Integrationsfachdienste (IFD) beraten und unterstützen schwerbehinderte Menschen und Betriebe bei der Teilhabe von Menschen mit Behinderung am Arbeitsleben. Sie handeln im Auftrag der Integrationsämter oder Rehabilitationsträger.

Ausgewählte Ergebnisse

  • 2018 gab es in Deutschland 198 Integrationsfachdienste (IFD) mit 1.344 Stellen.
  • 68.100 Menschen wurden insgesamt vom IFD unterstützt.
  • Gut 70 % der unterstützten Personen standen in einem Beschäftigungsverhältnis. 1.400 Personen kamen aus der WfbM, 12.880 waren Schülerinnen und Schüler.
  • Menschen mit einer seelischen oder neurologischen Beeinträchtigung bilden mit über 38 % die größte Gruppe.

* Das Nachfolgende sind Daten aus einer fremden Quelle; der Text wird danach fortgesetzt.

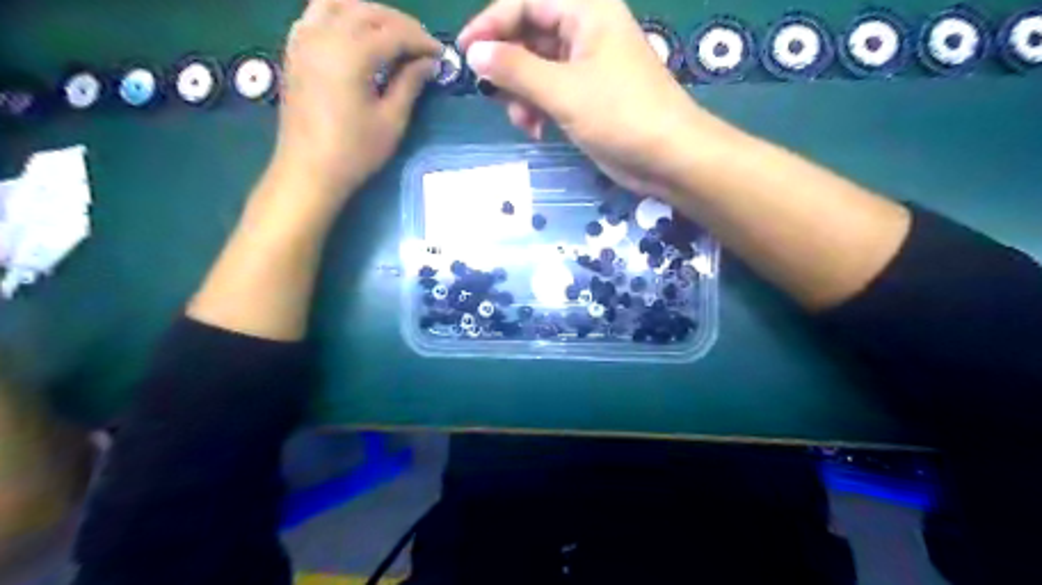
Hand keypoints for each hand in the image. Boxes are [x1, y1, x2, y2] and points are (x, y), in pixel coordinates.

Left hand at [272, 0, 438, 204]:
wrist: (308, 171)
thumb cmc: (354, 152)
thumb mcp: (391, 120)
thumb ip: (410, 83)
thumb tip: (428, 63)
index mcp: (350, 54)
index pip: (393, 33)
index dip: (421, 41)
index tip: (440, 55)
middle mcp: (324, 35)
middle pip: (367, 12)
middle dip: (399, 23)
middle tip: (421, 45)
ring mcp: (304, 40)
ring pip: (339, 4)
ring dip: (369, 14)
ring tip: (391, 34)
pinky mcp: (294, 51)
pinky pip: (317, 15)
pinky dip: (341, 15)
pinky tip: (356, 35)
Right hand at [459, 0, 735, 197]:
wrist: (669, 157)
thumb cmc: (621, 115)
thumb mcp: (563, 91)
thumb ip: (516, 69)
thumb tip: (474, 53)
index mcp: (586, 11)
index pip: (526, 2)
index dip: (491, 24)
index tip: (465, 53)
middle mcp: (585, 31)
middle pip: (529, 36)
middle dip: (508, 67)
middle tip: (493, 95)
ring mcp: (587, 66)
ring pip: (536, 68)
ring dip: (522, 95)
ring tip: (523, 122)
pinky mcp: (588, 96)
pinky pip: (550, 92)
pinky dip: (538, 109)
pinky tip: (537, 131)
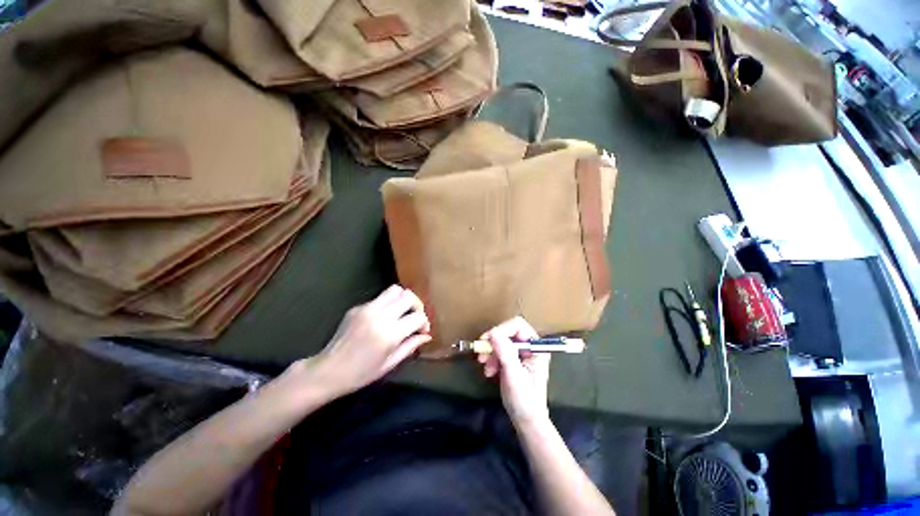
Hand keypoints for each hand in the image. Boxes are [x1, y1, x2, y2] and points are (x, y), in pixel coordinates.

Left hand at [312, 285, 430, 397]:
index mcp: (389, 334)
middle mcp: (380, 316)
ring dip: (403, 299)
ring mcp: (367, 309)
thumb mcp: (390, 364)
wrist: (327, 371)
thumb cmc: (361, 373)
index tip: (422, 331)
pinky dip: (388, 304)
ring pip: (394, 290)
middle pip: (408, 296)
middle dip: (417, 305)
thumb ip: (410, 346)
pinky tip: (383, 319)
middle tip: (414, 318)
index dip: (424, 322)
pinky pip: (380, 298)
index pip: (417, 317)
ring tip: (402, 313)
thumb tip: (427, 335)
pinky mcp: (357, 307)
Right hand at [477, 317, 550, 425]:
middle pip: (507, 332)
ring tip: (485, 367)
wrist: (525, 421)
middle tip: (481, 354)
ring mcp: (521, 353)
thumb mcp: (513, 375)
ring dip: (490, 352)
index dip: (502, 329)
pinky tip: (489, 372)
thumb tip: (493, 332)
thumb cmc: (525, 400)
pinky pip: (498, 351)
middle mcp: (529, 346)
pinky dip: (491, 359)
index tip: (487, 340)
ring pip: (501, 341)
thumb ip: (505, 352)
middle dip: (493, 343)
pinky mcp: (512, 360)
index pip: (518, 326)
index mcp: (536, 347)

An zweiter Stelle folgen Menschen mit einer geistigen oder Lernbeeinträchtigung (22 %).
  • Die Gesamtkosten für die IFD lagen 2018 mit 110,7 Mio. Euro deutlich über dem Niveau des Vorjahres.

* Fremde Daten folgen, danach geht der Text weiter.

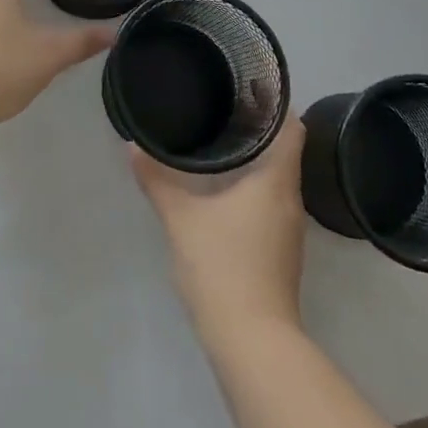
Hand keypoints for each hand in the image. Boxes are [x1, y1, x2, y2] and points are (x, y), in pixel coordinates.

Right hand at [131, 116, 307, 337]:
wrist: (252, 340)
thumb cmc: (222, 265)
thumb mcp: (180, 218)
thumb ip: (157, 180)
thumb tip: (133, 147)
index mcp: (276, 181)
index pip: (293, 129)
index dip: (278, 105)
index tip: (253, 86)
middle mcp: (290, 200)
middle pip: (285, 152)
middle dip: (260, 129)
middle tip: (226, 107)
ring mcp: (289, 230)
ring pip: (278, 180)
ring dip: (257, 161)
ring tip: (223, 142)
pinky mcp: (281, 252)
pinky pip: (271, 204)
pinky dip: (254, 188)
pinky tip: (225, 191)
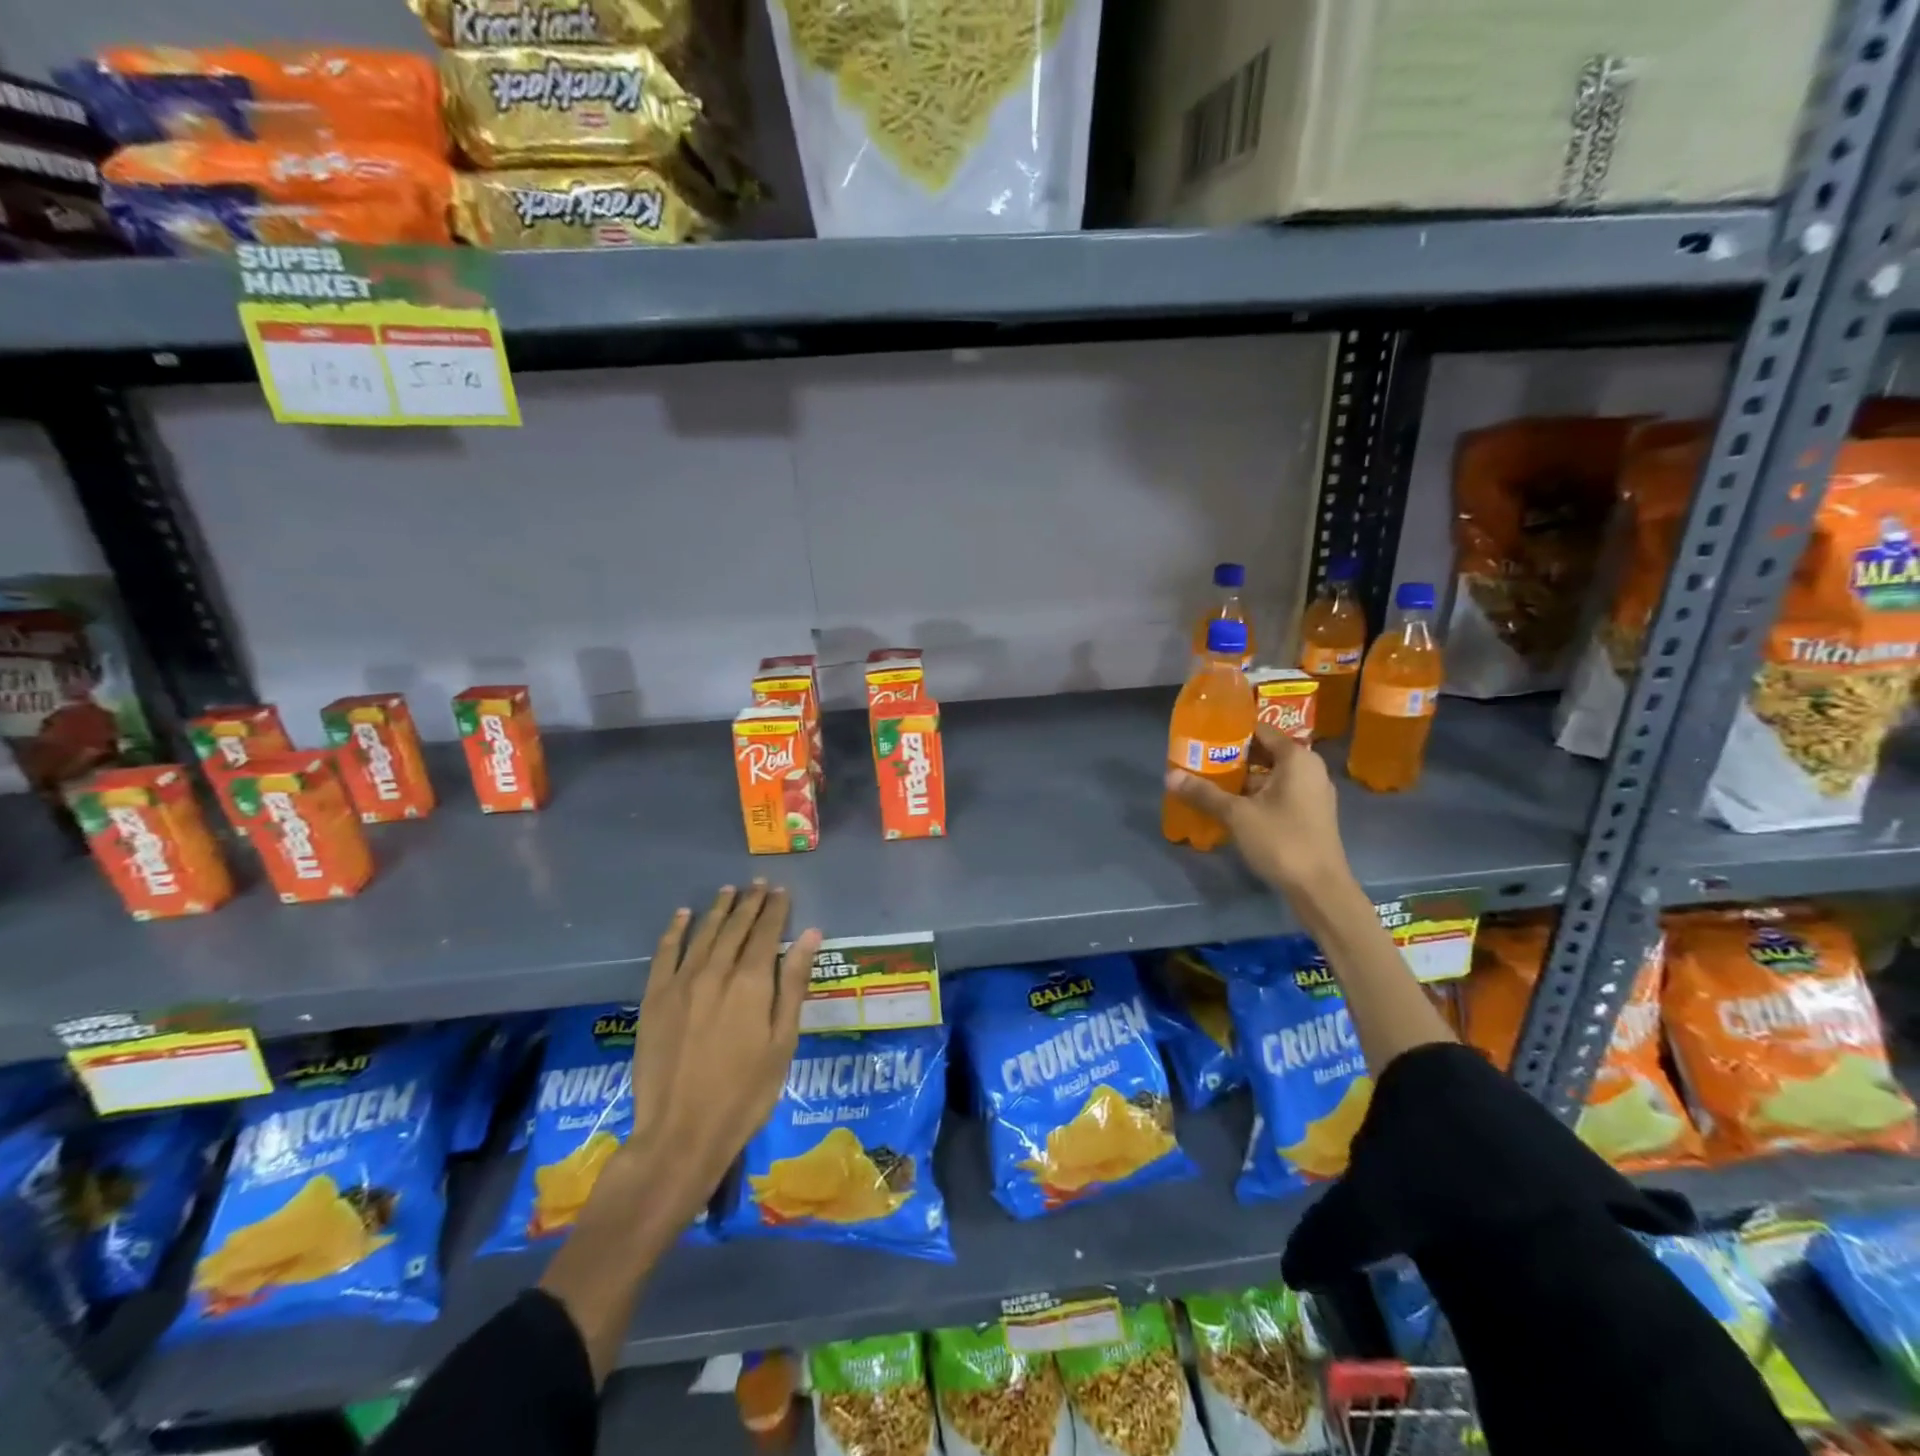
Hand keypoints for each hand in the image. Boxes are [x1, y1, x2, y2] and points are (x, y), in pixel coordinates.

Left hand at [624, 881, 822, 1223]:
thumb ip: (793, 983)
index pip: (766, 932)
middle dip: (749, 903)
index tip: (782, 891)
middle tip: (759, 884)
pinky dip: (675, 931)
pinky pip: (665, 953)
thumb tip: (810, 934)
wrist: (680, 1133)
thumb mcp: (782, 1041)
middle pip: (735, 927)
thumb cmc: (745, 1093)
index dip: (775, 909)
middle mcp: (715, 971)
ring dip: (717, 909)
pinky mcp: (654, 999)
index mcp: (750, 982)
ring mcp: (680, 983)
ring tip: (729, 890)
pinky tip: (682, 916)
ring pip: (703, 934)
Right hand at [1165, 726, 1351, 895]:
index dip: (1231, 732)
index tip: (1203, 736)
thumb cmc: (1281, 840)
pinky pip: (1279, 793)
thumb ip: (1204, 793)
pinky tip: (1231, 806)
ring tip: (1209, 782)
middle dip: (1233, 757)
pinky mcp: (1311, 814)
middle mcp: (1310, 769)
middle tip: (1200, 759)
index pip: (1261, 730)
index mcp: (1297, 758)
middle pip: (1265, 752)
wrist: (1320, 889)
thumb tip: (1169, 775)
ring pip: (1271, 775)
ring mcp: (1313, 793)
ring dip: (1243, 779)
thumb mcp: (1237, 815)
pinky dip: (1256, 795)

  • Die durchschnittlichen Fallkosten betrugen 2018 über alle Fälle und Leistungsträger hinweg 1.626 Euro.
  • Mit 94,8 Mio. Euro übernahmen die Integrationsämter 2018 den größten Anteil an der Finanzierung der IFD.

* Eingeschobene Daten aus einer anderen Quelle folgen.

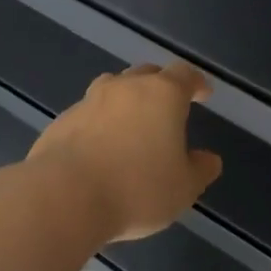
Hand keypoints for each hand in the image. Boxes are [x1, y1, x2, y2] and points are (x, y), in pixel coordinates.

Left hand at [28, 63, 223, 241]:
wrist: (65, 196)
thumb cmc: (137, 189)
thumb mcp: (183, 188)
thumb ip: (199, 170)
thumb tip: (209, 159)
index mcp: (161, 95)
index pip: (184, 75)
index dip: (195, 82)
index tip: (203, 93)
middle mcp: (125, 88)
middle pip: (147, 74)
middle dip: (161, 85)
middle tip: (168, 106)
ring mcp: (89, 101)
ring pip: (113, 87)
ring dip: (126, 99)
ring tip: (132, 122)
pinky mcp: (62, 120)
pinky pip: (88, 113)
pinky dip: (99, 122)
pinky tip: (100, 146)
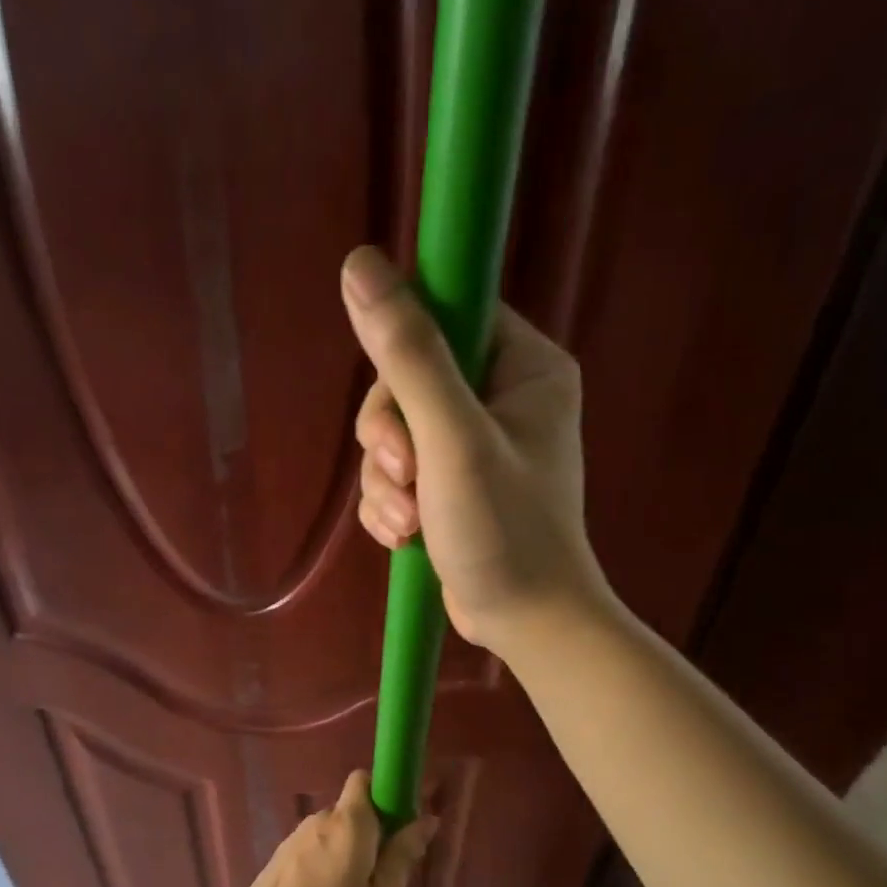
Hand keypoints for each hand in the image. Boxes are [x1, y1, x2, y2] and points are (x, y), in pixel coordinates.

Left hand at [219, 771, 437, 886]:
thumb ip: (402, 858)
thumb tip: (426, 819)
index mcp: (348, 823)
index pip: (365, 780)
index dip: (387, 794)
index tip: (403, 825)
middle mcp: (318, 821)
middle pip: (351, 811)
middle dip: (372, 833)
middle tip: (385, 878)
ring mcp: (292, 841)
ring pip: (332, 835)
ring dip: (348, 855)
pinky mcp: (276, 863)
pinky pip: (312, 853)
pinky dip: (326, 868)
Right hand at [343, 245, 607, 653]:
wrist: (526, 622)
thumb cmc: (506, 530)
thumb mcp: (452, 439)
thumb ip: (409, 355)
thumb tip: (360, 263)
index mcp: (525, 366)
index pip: (449, 317)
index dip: (406, 353)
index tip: (397, 408)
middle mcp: (502, 397)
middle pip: (408, 381)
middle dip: (390, 438)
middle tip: (405, 477)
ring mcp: (473, 446)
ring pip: (394, 435)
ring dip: (385, 481)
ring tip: (407, 521)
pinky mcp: (450, 488)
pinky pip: (397, 475)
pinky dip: (390, 505)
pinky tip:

  • Von den Gesamtkosten entfielen auf die Sicherung von Arbeitsverhältnissen 70,5 Mio. Euro.
  • Die Quote der erfolgreich gesicherten Arbeitsverhältnisse liegt seit Jahren auf einem konstant hohen Niveau von über 80 % (im Verhältnis zur Gesamtzahl der abgeschlossenen Fälle). Im Jahr 2018 waren es 87 %.
  • In 2018 konnte der IFD rund 2.760 schwerbehinderte Menschen erfolgreich in ein Beschäftigungsverhältnis vermitteln.

Methodik

Veröffentlicht: November 2019
Datenstand: 2018
Nächste Veröffentlichung: 2020
Methodische Hinweise: Die Bundesarbeitsgemeinschaft der Integrationsämter und Hauptfürsorgestellen (BIH) veröffentlicht einmal jährlich einen Bericht über die Verwendung der Ausgleichsabgabe, unter anderem über die Förderung der Integrationsfachdienste.